Une bagarre opposant deux détenus d'une vingtaine d'années a dégénéré vers 9 heures sur la coursive de la maison d'arrêt numéro 1 de Baie-Mahault, en Guadeloupe. La violence a éclaté devant les cellules, avant la promenade, selon Éric Pétilaire, secrétaire régional de la CGT Pénitentiaire. L'un des détenus était armé d'un couteau à cran d'arrêt, l'autre d'un pic artisanal. Les deux hommes ont perdu beaucoup de sang, et leur pronostic vital était engagé au moment de leur évacuation vers le CHU par le SAMU, a-t-il précisé, sans pouvoir confirmer leur état actuel.
Une violence qui interroge les conditions carcérales
Deux surveillantes ont également été blessées en intervenant dans la rixe : l'une à la cuisse, l'autre au niveau du coude et du doigt. Les détenus, en revanche, ont subi les blessures les plus graves. Une enquête pour « tentative d'homicide » a été ouverte par les autorités.
« Une bagarre d'une violence inouïe », a dénoncé le syndicat FO Justice dans un communiqué. Le syndicat pointe aussi « des conditions de travail de plus en plus difficiles » au sein de l'établissement, où les fouilles révèlent régulièrement la présence d'armes blanches. « Quand vous êtes en surpopulation carcérale, ils cherchent tous à s'armer, c'est la loi de la jungle », a observé Éric Pétilaire.
Fin avril, le tribunal administratif de Basse-Terre avait ordonné des mesures d'urgence à la prison de Baie-Mahault pour remédier à des « conditions indignes de détention ». Cette décision faisait suite à des signalements répétés sur l'état des infrastructures et la gestion des détenus.

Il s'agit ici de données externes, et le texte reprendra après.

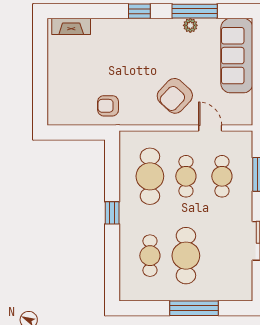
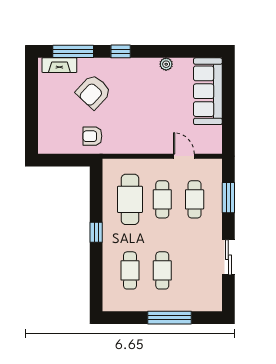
window: (195, 11) -> (73, 51), moved
armchair: (175, 96) -> (93, 92), moved
cafe table: (186, 256) -> (162, 270), width x0.73, depth x0.74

Surpopulation et armes : le cercle vicieux
La maison d'arrêt de Baie-Mahault, l'une des principales prisons de Guadeloupe, est régulièrement pointée du doigt pour sa surpopulation et ses tensions internes. Les incidents violents y sont fréquents, reflétant les difficultés structurelles du système pénitentiaire local.